Material for this task:
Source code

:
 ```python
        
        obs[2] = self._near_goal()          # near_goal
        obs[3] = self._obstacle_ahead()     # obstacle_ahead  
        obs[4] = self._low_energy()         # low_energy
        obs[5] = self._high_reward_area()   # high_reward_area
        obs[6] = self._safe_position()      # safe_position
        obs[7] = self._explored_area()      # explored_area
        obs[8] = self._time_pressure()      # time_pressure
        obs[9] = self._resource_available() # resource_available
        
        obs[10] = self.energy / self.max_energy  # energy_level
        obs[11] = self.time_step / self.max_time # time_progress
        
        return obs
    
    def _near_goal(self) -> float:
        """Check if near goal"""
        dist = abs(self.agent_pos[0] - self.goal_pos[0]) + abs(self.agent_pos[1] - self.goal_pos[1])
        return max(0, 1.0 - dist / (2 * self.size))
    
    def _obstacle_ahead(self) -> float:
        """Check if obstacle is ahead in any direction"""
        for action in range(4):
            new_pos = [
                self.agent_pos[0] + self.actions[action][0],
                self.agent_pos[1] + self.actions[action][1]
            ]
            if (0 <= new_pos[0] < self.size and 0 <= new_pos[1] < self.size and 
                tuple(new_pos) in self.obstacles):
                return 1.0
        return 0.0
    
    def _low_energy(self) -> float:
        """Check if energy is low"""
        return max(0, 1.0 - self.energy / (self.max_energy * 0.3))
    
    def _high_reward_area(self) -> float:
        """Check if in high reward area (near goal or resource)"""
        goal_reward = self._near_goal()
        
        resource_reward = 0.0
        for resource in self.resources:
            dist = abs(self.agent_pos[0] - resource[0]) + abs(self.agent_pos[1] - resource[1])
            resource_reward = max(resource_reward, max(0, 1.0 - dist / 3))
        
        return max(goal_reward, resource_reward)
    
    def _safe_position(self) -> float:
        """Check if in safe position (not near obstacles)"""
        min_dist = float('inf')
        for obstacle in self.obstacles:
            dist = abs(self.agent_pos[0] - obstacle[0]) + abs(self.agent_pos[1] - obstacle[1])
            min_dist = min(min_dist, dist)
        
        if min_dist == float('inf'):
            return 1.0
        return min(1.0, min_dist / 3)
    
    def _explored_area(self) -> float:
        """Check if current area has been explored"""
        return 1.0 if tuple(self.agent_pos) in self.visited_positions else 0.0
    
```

What you have to do: Lines of the listing above that contain the word "tuple" must all be copied.

Answer to the exercise:
                tuple(new_pos) in self.obstacles):
        return 1.0 if tuple(self.agent_pos) in self.visited_positions else 0.0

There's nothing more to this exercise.